Where the old model of censorship left the citizen without access to informational running water, the new regimes install plumbing everywhere. But the pressure in the pipes is way too high, and they spew factual sewage from every valve and joint. Everything is left covered in s—t.

Which raises the most glaring omission from this book. Pomerantsev never gives us so much as a working definition of "propaganda," nor does he explore what made the world so ripe for the trollish exploitation and information overload he chronicles so vividly. "Every time you post or tweet, or just repost or retweet, you become a little propaganda machine. In this new information flux, everyone has to find their own boundaries," he writes, meditating on one Ukrainian activist's dilemma. He also touches on the idea that the abuse of language, not just the Internet, is one of the things most responsible for muddying everything up. But he barely pulls that Orwellian thread.

Orwell, writing on the moralizing character of Dickens, was willing to concede that all art is propaganda. It's a question of degree, and it's up to the consumer to view things skeptically enough to understand this. Pomerantsev often takes for granted that there's a meaningful distinction between propaganda and non-propaganda, and that not every political tactic is a "political technology" (as the dark-artists of Putinist PR might term it). Perhaps he's right—it sure would have been a rich vein to explore in this book.

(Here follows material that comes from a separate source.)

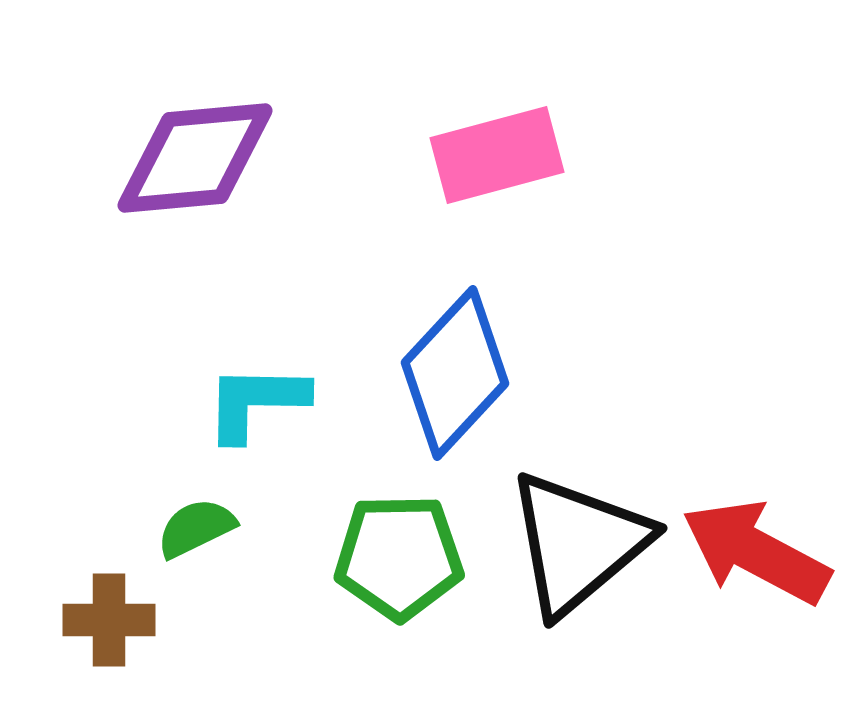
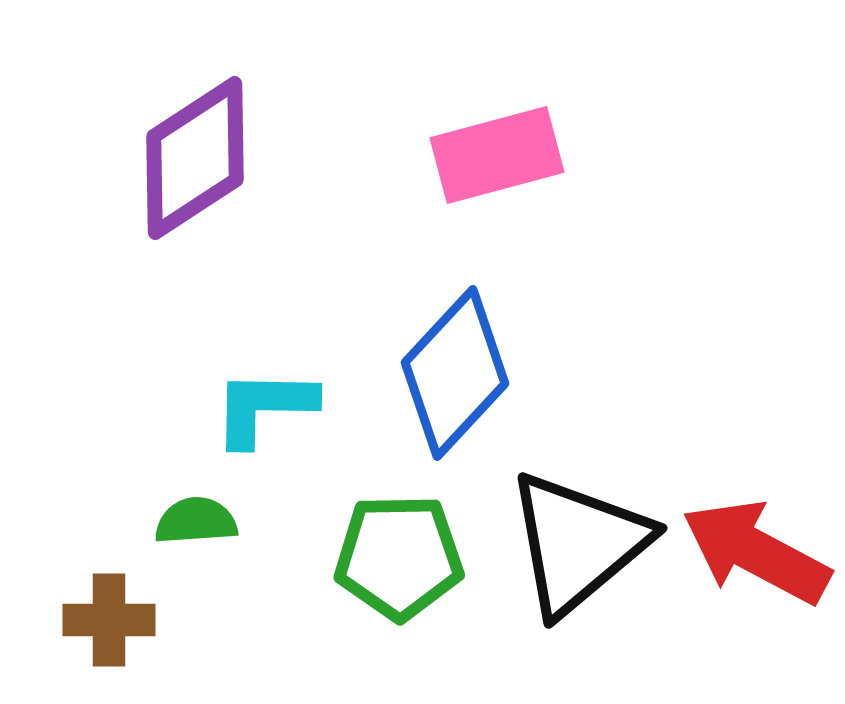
purple diamond: rotated 28 degrees counterclockwise
cyan L-shape: moved 8 px right, 5 px down
green semicircle: moved 7 px up; rotated 22 degrees clockwise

The book is self-consciously global. It jumps dizzyingly from Manila to London to Aleppo like a spy novel. But while deep reporting from around the world is rarely a bad thing, here it is a distraction to get so many pages on the frozen conflict in Donbass or the Syrian civil war and relatively few on how the lack of clear information enables them. Pomerantsev is crazy smart, and the best passages come when he has the confidence to just think out loud—not when he takes too much time to colorfully fill out pages with the story of a Serbian dissident-trainer teaching his Milosevic-toppling playbook to Egyptians in the Arab Spring, or of a Syrian cameraman trying desperately to give the world a narrative of White Helmet medics being murdered by Assad. He's better on Russia, America, and England than elsewhere because despite a deep general knowledge of geopolitical events, those are the places he knows best.

Similarly, his discussions of the actual tools of PsyOps and cyber-manipulation can be fascinating, and Pomerantsev does give us characters who wield them. But his book is weakest when his voice is quietest, such as when he cites Freedom House or quotes a Mexican troll to credentialize his claims. In general, he's far too credulous of the expert industrial complex and the QUANGOsphere and the people who use Putin-esque tactics to counter Putin-esque powers. If he wants to equate Donald Trump to Rodrigo Duterte and Vladimir Putin, he should just say that Trump sets off his anti-authoritarian spideysense and that he trusts his own two eyes, rather than try to appeal to citation like it's a technical matter.

Samuel Johnson once proffered what may be the most brutal burn of a book ever: "Your manuscript is both good and original; but the part that is good is not original, and the part that is original is not good." This Is Not Propaganda does not have this problem. The more impressionistic and analytic—the more original—Pomerantsev is in a given section, the better the book is for it. But when he leans on outside authority and narrative, it isn't so good.

Ultimately, Pomerantsev doesn't take a stance on whether truth actually has power or only that it should. That's a shame, because there's a lot of propaganda and disinformation out there, and we need smart people who understand how and why bulls—t artists operate so successfully now. Pomerantsev is just such a person, but he seems to have lost his confidence here. After reading his broad, timely, competent, and charming book, I still don't really know what he thinks.